_EXERCISE PROMPT_
Print the lines that run from the line with "bearing life and" to the line with "programs and condition", keeping both end lines, exactly as they appear in the entries below, and nothing else.

_PROVIDED DATA_
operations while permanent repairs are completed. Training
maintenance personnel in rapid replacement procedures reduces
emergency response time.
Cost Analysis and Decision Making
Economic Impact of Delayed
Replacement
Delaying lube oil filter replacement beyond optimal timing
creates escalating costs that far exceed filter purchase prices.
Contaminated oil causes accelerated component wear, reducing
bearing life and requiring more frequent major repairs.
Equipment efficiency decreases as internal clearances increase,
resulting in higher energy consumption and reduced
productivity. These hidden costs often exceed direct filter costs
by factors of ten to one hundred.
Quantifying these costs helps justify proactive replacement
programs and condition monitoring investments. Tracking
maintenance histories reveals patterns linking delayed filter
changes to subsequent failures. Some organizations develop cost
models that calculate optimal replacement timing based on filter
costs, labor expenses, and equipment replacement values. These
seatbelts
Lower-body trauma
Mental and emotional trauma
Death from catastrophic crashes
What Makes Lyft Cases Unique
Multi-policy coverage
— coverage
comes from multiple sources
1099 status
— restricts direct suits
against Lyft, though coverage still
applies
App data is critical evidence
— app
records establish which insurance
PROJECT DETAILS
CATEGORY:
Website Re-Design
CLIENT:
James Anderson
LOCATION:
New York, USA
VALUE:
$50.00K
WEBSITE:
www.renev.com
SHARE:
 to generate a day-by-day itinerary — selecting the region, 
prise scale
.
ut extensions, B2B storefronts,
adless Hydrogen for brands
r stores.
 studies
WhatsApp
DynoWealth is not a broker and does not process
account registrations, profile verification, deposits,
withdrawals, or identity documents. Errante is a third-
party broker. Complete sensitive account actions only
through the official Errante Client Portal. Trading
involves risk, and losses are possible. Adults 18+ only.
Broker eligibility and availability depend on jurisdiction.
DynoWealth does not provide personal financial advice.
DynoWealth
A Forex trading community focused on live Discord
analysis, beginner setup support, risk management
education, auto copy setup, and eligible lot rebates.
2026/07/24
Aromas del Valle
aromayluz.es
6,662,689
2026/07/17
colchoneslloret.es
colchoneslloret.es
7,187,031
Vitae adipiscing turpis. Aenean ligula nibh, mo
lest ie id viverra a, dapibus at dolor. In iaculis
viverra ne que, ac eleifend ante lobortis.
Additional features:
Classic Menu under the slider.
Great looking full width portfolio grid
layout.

_EXERCISE ANSWER_
bearing life and requiring more frequent major repairs.
Equipment efficiency decreases as internal clearances increase,
resulting in higher energy consumption and reduced
productivity. These hidden costs often exceed direct filter costs
by factors of ten to one hundred.
Quantifying these costs helps justify proactive replacement
programs and condition monitoring investments. Tracking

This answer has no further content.